Ensign-isms

An ensignism is a story about Taylor, Alisa, Cassidy, Mckay, and Kelsey Ensign. These stories may be elaborate or mundane, but with the combined personalities of our little family, they are sure to be entertaining.

16 April 2010

"But Wait! There's More"

Have you ever found yourself fixated to the television watching an infomercial for a product you don't need, but trying to convince yourself that your life just couldn't go on without it? Growing up with never had cable or satellite TV, so if you stayed home sick from school, you could either watch Sesame Street, or Ron Popeil pitch his amazing Food Dehydrator.I honestly became fascinated by infomercials and their in-your-face sales pitch approach. "Act Now" "Limited time offer" "Now how much would you pay?" "But if you act now" were catch phrases that appeared in every infomercial I watched. It didn't matter if you watch Ron Popeil pitching his dehydrator, or Chef Tony selling his Miracle kitchen blades, or even Billy May's selling Oxy Clean, each had a formula, and for whatever reason...it fascinated me. They fascinated me enough that I was successful in pitching to my mother our need for a RonCo Food Dehydrator. I think we tried it about 3 times before it ended up in the storage room. Sorry Mom.

So why am I bringing up Infomercials today? The answer is simple,...they convinced my daughter Cassidy that we needed a new Vacuum! The other day I found Cassidy watching an infomercial for a vacuum. When it went to commercial she ran up to me and loudly proclaimed, "Dad! Dad! It sucks stuff up on Wood and on Carpet! You want to buy one?!" It should be noted that we have no hardwood floors in our house, but it didn't matter; their sales pitch worked on a 5 year old girl who was now convinced we needed a new vacuum.

After I quit laughing I remembered I was completely fascinated by a product called Brown & Crisp Bags. Let me take you back...the year was 1996 and I was hooked. Most recipes require you to cook at 300-400 degrees in conventional ovens, but takes time to cook and clean up. Brown & Crisp allows you to cook at oven temperatures faster than conventional ovens without the mess and added clean-up time.

It should also be noted that I had never assisted my mother with the cooking of family meals, so I am still unsure why I loved this product, but I did. In fact I remember watching the commercial multiple times. I loved the Brown & Crisp. In fact, I loved watching infomercials, and now I have a daughter who got sucked into one as well.
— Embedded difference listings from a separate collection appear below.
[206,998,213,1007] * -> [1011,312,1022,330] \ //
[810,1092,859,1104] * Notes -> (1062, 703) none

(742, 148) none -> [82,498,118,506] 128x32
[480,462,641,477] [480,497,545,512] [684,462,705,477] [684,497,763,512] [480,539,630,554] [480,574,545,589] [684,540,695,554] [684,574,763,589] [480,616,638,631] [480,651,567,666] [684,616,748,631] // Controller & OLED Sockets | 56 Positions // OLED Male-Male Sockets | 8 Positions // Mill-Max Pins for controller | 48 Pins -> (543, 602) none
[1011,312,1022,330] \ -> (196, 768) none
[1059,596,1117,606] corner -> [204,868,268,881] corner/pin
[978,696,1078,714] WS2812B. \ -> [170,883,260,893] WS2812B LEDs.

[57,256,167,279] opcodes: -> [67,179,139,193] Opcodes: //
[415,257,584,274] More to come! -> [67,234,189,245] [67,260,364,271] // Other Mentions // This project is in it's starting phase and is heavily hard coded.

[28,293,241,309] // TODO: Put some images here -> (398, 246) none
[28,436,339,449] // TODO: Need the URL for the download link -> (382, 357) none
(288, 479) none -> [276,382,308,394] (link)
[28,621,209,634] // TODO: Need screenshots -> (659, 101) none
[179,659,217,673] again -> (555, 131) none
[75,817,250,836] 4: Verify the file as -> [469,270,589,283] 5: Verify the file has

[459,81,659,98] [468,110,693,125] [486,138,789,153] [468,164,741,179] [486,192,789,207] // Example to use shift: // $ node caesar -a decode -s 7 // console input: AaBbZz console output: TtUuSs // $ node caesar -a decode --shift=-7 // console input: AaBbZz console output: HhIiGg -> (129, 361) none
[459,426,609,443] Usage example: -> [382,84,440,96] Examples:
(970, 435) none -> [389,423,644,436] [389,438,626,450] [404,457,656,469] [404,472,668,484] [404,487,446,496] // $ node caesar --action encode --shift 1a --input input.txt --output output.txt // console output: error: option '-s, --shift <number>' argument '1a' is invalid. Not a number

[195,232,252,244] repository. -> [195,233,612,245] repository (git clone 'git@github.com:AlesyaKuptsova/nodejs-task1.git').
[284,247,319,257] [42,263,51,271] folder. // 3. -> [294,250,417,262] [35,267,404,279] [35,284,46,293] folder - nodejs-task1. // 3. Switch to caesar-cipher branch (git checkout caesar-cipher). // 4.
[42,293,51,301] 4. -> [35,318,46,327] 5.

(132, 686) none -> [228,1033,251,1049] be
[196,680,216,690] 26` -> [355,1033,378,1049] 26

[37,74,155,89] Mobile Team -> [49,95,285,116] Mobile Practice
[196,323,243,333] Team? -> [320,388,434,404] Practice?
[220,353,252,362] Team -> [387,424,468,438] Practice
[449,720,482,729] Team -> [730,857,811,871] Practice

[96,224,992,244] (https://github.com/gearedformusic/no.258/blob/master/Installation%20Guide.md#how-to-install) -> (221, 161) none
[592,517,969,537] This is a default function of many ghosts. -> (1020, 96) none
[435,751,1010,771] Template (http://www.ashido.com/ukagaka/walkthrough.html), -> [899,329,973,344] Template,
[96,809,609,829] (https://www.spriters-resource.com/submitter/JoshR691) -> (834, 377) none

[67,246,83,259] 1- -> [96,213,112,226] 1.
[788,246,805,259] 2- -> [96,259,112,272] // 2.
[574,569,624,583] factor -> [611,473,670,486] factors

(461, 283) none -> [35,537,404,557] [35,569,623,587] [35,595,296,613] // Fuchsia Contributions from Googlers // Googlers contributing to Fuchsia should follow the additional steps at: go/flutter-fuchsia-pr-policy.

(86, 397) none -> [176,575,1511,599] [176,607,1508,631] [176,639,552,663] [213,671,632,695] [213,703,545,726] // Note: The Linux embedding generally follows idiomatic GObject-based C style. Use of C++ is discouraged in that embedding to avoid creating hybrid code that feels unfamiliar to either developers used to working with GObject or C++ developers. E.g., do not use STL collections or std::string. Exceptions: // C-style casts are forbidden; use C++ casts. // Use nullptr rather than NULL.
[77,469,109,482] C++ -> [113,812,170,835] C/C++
OK, I fessed up, now I want to hear how many of you enjoy a great infomercial, and if so, which one? Anyone purchased anything that you desperately needed, but now wonder what you were thinking? "Don't delay, time is running out!"

4 comments:

Kenny said...

Oh man, it was either between the Miracle Blade or the freakin' Snack Master! So hard to decide. I mean, did I want hot peanut butter and jelly sandwiches with more crispy crust than bread and molten jelly that would cause your mouth to blister? Or, a knife that cuts through concrete AND tomatoes? Sadly, my Mother got a Snack Master, and the above mentioned inferno jelly sandwich was the result. Who knows what joy the Miracle Blade could have brought to my youth?

The Cheatham Family said...

Just found out you have a blog. So fun! We are on too. I'd love to invite you to our blog. I don't have your email address. Here's ours.

cheathamfamily@yahoo.com

You got me thinking. Imfomercials I remember growing up. What about "Chia Pet" or "The Clapper" We actually used a clapper once. The "Chia Pet" got more laughs than anything.

Sally said...

i confess a few years ago (yes i was already an adult!) i got sucked into one... the spin spa. yes,yes, i brought the spa home to me... obviously to turn showering into a spa experience! and to cleanse my aging skin to reveal the youthful skin beneath.
yeah, i think i used it two or three times before a vital piece of plastic snapped off.
oh, and because i called within 10 minutes... i also got a satiny smooth spa robe... for only the mere $14.99 shipping and handling charges... yes, yes, an amazing deal for a free robe that feels like plastic! (i may have worn it for about 10 minutes just say i wore it once!)
gotta love those commercials... and the ordering was a blast too! their voice systems cannot understand utah addresses i learned. it was awesome.
yet, i still feel the need to order some.... luckily
bed bath and beyond and target end up carrying the tempting ones at some point.

the mortensen's said...

Wayne actually purchased miracle blades soon after we got married and we still use and love them. I like the magic bullet i think it's called. Basically it makes everything from nachos to pesto sauce. Whats really hilarious are the actors they get to play parts. It kills me every time.